I ate a bag of Skittles earlier today, but I didn’t feel good about it.
I especially like the grape ones, which I’ve come to regret.
I knew a guy who was convinced that:
A) Grape Skittles are BROWN
B) He was NOT colourblind
In his defense, they’re a little brownish.
Also, the Hershey’s Milk Chocolate wrappers are maroon, not brown, from the Hershey website.
No he would not agree to any amount of purple.
Give ’em a couple days.
sunday confession : I initially assumed “Dintcha” was an affective nickname for Dina /o\
Glad Becky is recognizing how messed up her mind is from all that
A few more reveals and Dina will run out of responses short of “What the actual fuck.”
Hmmm, Becky. I mean, keep whatever things private that you want, that’s 100% your right and prerogative. Buuuuut I think you should also seriously and frankly consider whether you even like Joyce or count her as a friend. I’ll keep private things private, but the sense is only one of ‘gotta hide this ammunition so that jerk doesn’t find it and shoot me with it’ when That Jerk is, you know, someone I neither like nor trust in the first place.
that is a huge leap, they have been in an argument for a few days and she doesn’t want to complicate her stance in said argument, that hardly qualifies as dislike/distrust or an ending to their long standing friendship.
At this point it feels less like an argument and more… a passive-aggressive stand-off? They’re not doing much to antagonize each other other than getting in snipes here and there… and mostly from Becky’s end (playing Christian music and needling Joyce about church).
These two need couples’ therapy.
I’m just saying if you’re thinking of your best friend in ‘of course she’s going to attack me the second she finds out and never stop’ terms maybe examine whether ‘best friend’ is really the right designation.
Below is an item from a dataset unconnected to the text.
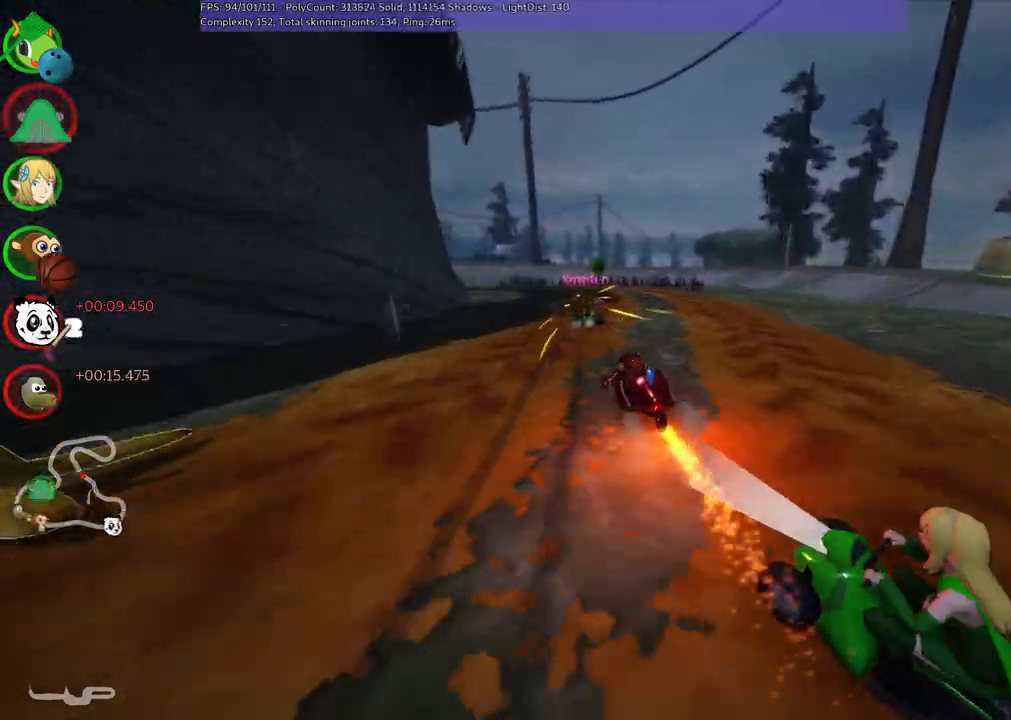
{"keys": ["m", "right", "up"], "events": [[67, "left", "down"], [150, "left", "up"]]}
It’s not about the length of time the current fight has been ongoing or even the fight’s severity, it’s about the foundation.
Joyce is the same way (didn’t tell Becky about atheism not because it’s personal and private but because she was afraid Becky would attack her immediately and not stop), and she should ALSO examine whether ‘love is a battlefield’ is really friendship goals.
“attack and not stop”?????
are you projecting something? joyce didn’t hide her atheism from becky out of a fear of being attacked, she legitimately just wanted to spare becky’s feelings.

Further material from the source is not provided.